■ DIRECTIONS
Wherever a picture appears in the listing, leave it out, and copy the rest exactly.

■ ENTRIES PROVIDED
* * * * *

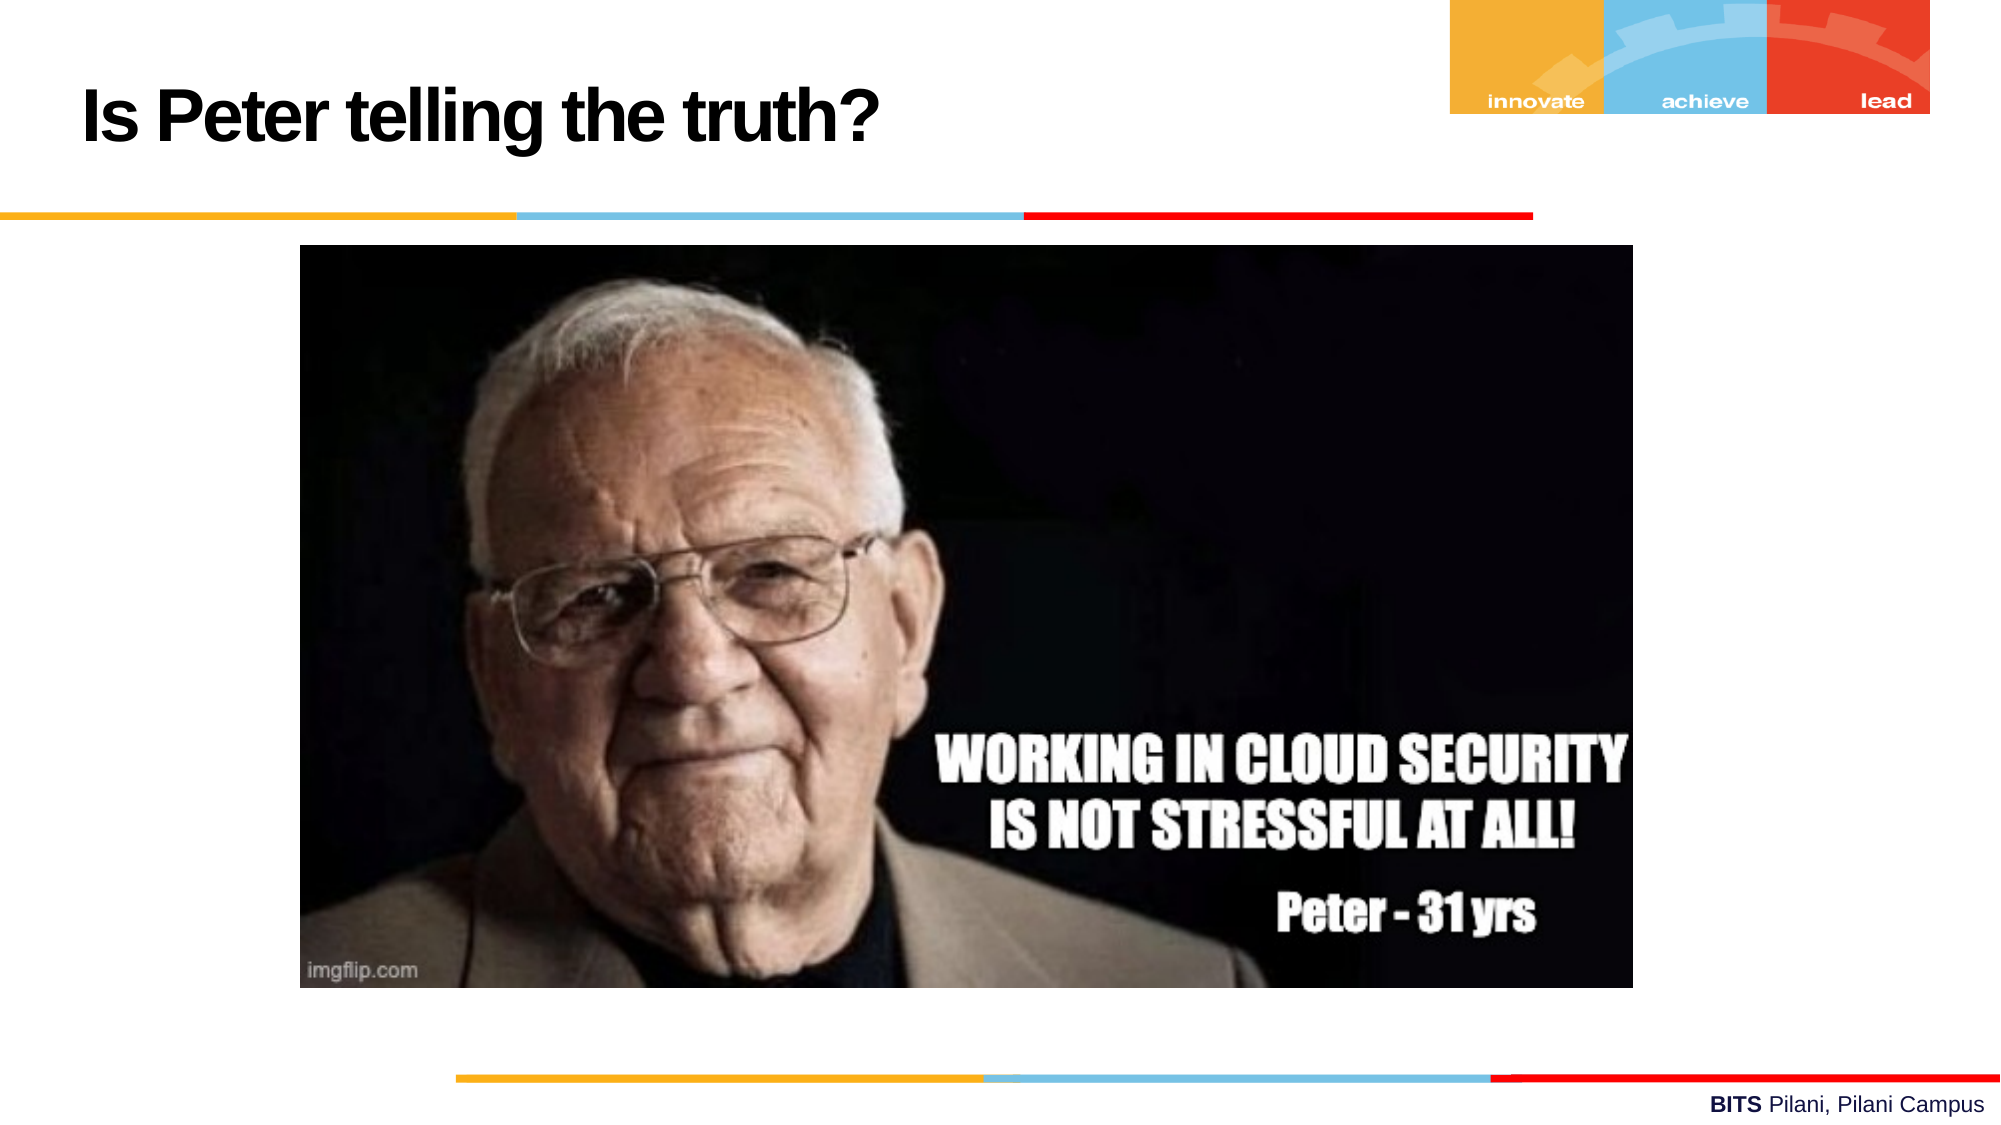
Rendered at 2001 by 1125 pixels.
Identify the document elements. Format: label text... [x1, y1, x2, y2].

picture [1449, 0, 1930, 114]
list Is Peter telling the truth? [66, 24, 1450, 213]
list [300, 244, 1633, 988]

* * * * *

■ FINISHED TASK
Rendered at 2001 by 1125 pixels.
Identify the document elements. Format: label text... [x1, y1, x2, y2].

picture [1449, 0, 1930, 114]
list Is Peter telling the truth? [66, 24, 1450, 213]
list [300, 244, 1633, 988]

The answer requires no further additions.